Back in 2006, the only people who thought that herbs called adaptogens and substances like nootropics might improve cognitive function could well have been considered nerds.
That’s when University of Texas at San Antonio student Vin Montes created Nerd Focus as an alternative to traditional energy drinks while studying his way to medical school.
Montes began selling Nerd from the back of a pickup truck around campus and to local convenience stores. Last year—with brick-and-mortar distribution limited solely to Texas—his company was acquired by New Jersey-based BevUSA.
Backed by an influx of capital from BevUSA, Nerd Focus is set on becoming a national brand. In addition to Texas, its distribution now includes Nevada, New Jersey, Tennessee and Wisconsin.
In this interview, edited for brevity and clarity, BevUSA CEO Howard Davner talks about how Nerd—now available in about 1,000 stores—gains brick-and-mortar traction and a new sampling partnership with delivery provider goPuff.
CPG FYI: Who is the target audience for Nerd beverages?
Davner: It’s generally ages 16-35. We’ve done very well with healthcare workers. We have the product in HCA hospitals in Las Vegas and it’s outselling the competition. That’s a market we’re really pushing hard. We’re also doing well with our sugar-free in gyms and are targeting professional drivers, truck drivers and Uber drivers.
CPG FYI: What types of advertising media has Nerd used to generate awareness and trial?
Davner: From a marketing perspective we are doing Facebook, Instagram, TikTok, Google ads, search and billboards. We’re starting to do some radio purely for brand awareness—because it’s very hard to track consumer behavior from a radio ad—and are also looking at local TV ads and OTT.
CPG FYI: How hard is it to get retailers to make room for another beverage brand?

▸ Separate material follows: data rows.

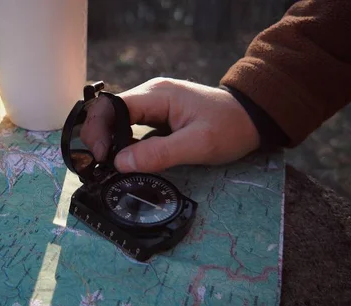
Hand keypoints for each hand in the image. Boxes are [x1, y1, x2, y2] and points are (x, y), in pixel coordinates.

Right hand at [83, 77, 260, 172]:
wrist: (251, 118)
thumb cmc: (230, 128)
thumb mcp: (198, 144)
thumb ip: (159, 154)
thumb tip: (121, 163)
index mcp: (157, 94)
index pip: (112, 106)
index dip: (99, 130)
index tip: (101, 158)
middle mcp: (150, 94)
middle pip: (110, 111)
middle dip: (99, 137)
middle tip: (100, 165)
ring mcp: (153, 103)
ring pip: (118, 119)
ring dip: (110, 141)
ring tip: (110, 165)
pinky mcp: (157, 115)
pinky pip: (131, 126)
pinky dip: (124, 142)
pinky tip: (126, 159)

Davner: What we have found is that if you as a company are willing to support the distributors, they’re willing to take you on and sell your brand. What happens is a lot of brands promise support and don’t follow through. In New Jersey, we’re doing radio ads, billboards, digital marketing and a ton of point-of-sale. You just don’t sell through a distributor and walk away.

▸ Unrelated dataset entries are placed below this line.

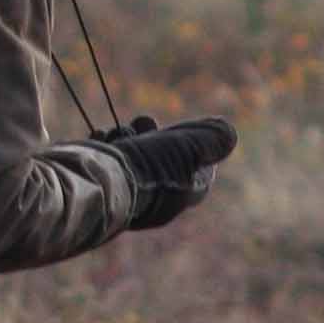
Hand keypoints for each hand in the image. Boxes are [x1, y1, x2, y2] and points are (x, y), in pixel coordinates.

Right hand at [98, 113, 236, 231]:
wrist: (96, 184)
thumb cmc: (147, 167)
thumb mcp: (190, 147)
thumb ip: (212, 140)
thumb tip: (228, 134)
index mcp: (183, 195)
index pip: (199, 168)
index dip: (194, 143)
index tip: (184, 129)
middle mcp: (156, 200)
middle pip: (162, 157)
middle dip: (153, 133)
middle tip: (145, 122)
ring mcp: (127, 194)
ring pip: (131, 155)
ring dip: (126, 135)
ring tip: (121, 132)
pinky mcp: (100, 186)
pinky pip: (106, 160)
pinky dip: (105, 144)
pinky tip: (101, 137)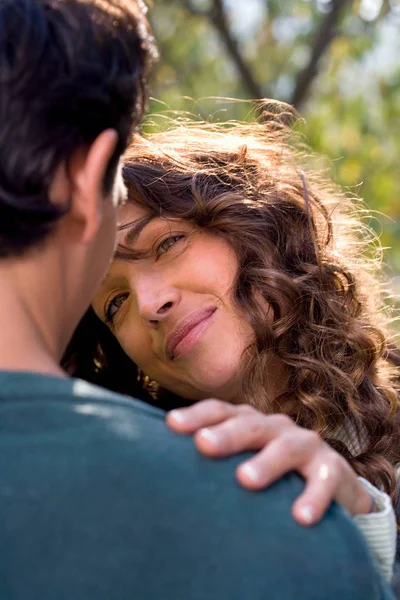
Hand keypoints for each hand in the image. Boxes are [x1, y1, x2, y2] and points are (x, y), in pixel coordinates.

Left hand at [166, 400, 372, 525]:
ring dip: (266, 462)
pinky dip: (313, 497)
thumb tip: (159, 468)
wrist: (330, 483)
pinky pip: (323, 481)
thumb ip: (214, 459)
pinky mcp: (331, 469)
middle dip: (227, 434)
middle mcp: (275, 428)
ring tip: (245, 479)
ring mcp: (305, 445)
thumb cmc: (272, 472)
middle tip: (203, 444)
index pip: (221, 411)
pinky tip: (299, 518)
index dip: (198, 415)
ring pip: (285, 447)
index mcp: (250, 422)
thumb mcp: (244, 459)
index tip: (171, 425)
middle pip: (250, 425)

CPG FYI: Convenience stores are an important channel for Nerd, but many are independently owned. That must be difficult territory.
Davner: Our strategy is we go in with a small first order. We’re confident that the product will move and we help them move the product. Then we follow up within two weeks to see how the product’s moving and look for the reorder. That’s a strategy that’s been working really well in New Jersey. After two months, we’re in 140 stores in Monmouth and Ocean counties.
CPG FYI: goPuff has hundreds of warehouses around the country, many of which are located near college campuses. Is reaching college students the main reason for partnering with the delivery service?
Davner: Pre-COVID, that was their market. Post-COVID, delivery services are in tremendous demand anywhere you go. They now offer a full range of products like your typical convenience store and have expanded their market outside of just college campus to local communities. We’ve committed to a big marketing spend with them and plan to do a huge sampling program that will kick off in May and June.
CPG FYI: How will the sampling work?
Davner: If a consumer buys a product at goPuff that is similar to ours, they will receive one of our cans as a free sample. Because of goPuff’s data and how well they know their consumer, we can pin it down to who likes sugar-free, who likes sugared drinks, caffeinated drinks, energy drinks. With this sampling program, we’re putting the product in front of the right customer.